→ **List of tasks**:
1. Duplicate the passage in the review of "The Separate Rose" starting with "There's an exhaustion" and going on through "creator is peerless.".
2. According to the review of "The Separate Rose", which island did Neruda visit in the late 60s?

*** Opening of Exercise passage ***

Monday, May 10, 2010

Pablo Neruda, "The Separate Rose"


(Copper Canyon Press, 1985)

One of eight unpublished manuscripts discovered on Neruda's desk at the time of his death in 1973, "The Separate Rose" is a poem cycle sketching both a vacation and a central modern dissonance. Having visited Easter Island in the late 60s, already sick with cancer, Neruda produced the manuscript as a meditative commentary on the experience. He divides the poem headings between "Man" and "The Island" - essentially, he contrasts the pure, venerable island and its deep, timeless mythology with "man" as harried, preoccupied, fleeting, sick and, ultimately, an unhappy tourist. The result is a poem cycle without resolution; Neruda deftly lays out the paradoxes of tourism, not the least of which is that of becoming superficially acquainted with deep time. Nonetheless, the two voices of the cycle often resonate. For instance, the island he paints is, like the man of the metropolis, bereft of the old gods. Such resonances account for his deep affinity for the island, even while he notes its indifference to him.

There's an exhaustion and something approaching cynicism here, but one still finds Neruda's lust for life if one digs. Even when, as one finds in the "Man" poems, his subject matter is his own disappointment and loneliness, Neruda is still Neruda. If a self-consciously "late" work can pull this off, then the creator is peerless.

*** Close of Exercise passage ***
*** Opening of Input data ***

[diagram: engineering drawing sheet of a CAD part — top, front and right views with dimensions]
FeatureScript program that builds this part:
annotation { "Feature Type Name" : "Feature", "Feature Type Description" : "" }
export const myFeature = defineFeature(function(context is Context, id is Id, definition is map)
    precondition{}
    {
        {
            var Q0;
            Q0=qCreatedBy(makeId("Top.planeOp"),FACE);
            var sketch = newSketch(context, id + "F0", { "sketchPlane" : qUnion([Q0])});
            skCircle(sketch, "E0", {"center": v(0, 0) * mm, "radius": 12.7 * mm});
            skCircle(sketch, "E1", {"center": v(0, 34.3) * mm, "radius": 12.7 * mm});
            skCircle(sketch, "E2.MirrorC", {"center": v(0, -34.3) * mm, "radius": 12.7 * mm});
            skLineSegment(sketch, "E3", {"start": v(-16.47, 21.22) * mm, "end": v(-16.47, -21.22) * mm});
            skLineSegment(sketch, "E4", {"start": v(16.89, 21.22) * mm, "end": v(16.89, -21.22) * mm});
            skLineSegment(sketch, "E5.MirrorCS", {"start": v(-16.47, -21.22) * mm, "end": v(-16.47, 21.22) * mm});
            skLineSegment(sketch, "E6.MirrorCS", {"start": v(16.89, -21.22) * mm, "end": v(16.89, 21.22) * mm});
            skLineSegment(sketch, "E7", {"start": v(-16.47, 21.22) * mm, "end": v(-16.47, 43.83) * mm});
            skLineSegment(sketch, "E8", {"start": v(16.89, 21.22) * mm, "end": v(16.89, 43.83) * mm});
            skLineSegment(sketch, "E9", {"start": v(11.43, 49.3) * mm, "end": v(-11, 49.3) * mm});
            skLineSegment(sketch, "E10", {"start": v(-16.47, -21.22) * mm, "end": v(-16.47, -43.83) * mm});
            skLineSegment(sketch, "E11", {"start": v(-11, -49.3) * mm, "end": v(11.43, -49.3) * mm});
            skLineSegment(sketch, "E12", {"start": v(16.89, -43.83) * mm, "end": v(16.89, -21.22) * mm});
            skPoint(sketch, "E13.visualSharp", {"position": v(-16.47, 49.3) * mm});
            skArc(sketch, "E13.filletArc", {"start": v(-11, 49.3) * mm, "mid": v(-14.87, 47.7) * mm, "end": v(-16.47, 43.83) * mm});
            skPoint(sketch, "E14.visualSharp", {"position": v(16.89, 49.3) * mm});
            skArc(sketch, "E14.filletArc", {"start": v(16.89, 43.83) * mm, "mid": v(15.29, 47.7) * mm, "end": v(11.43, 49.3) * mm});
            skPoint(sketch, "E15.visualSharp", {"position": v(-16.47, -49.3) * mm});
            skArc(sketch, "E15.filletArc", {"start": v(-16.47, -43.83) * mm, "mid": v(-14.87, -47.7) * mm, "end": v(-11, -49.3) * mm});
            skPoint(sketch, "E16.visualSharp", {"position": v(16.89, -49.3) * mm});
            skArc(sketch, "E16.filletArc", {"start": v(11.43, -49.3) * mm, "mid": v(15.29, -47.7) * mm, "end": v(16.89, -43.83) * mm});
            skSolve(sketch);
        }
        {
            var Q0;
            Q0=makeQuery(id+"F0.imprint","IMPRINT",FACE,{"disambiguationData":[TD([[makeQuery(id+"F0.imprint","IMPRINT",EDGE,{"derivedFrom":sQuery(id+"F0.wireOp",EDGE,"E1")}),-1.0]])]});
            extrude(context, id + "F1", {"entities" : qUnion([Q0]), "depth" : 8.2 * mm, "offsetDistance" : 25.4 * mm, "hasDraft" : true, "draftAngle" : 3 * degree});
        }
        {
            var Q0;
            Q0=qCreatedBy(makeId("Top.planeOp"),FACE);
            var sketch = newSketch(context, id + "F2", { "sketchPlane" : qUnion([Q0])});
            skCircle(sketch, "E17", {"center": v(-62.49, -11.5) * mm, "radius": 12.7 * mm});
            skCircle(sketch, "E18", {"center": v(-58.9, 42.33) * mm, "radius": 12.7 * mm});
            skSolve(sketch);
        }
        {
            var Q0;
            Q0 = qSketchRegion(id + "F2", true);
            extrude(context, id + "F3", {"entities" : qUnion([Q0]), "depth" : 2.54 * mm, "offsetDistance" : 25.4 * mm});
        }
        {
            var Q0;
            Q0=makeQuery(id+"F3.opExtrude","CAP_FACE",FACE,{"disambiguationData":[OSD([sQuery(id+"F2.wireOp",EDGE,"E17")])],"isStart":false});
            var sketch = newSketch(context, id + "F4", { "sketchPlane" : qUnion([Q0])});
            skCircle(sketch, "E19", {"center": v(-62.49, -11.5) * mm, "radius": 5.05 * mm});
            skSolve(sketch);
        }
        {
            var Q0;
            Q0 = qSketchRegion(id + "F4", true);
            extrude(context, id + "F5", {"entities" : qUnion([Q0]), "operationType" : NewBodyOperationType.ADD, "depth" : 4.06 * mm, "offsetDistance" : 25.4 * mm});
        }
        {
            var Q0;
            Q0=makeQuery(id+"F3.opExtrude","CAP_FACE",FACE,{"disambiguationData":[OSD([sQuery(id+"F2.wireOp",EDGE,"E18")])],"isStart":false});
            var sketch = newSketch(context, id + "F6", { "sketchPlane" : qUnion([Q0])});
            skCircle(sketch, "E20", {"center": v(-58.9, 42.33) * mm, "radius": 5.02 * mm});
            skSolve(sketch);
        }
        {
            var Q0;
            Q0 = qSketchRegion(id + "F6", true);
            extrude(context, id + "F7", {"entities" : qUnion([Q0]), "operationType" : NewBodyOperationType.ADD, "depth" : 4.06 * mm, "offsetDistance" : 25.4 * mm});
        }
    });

*** Close of Input data ***

→ **Answers for the tasks**:
1.
There's an exhaustion and something approaching cynicism here, but one still finds Neruda's lust for life if one digs. Even when, as one finds in the "Man" poems, his subject matter is his own disappointment and loneliness, Neruda is still Neruda. If a self-consciously "late" work can pull this off, then the creator is peerless.

2. Easter Island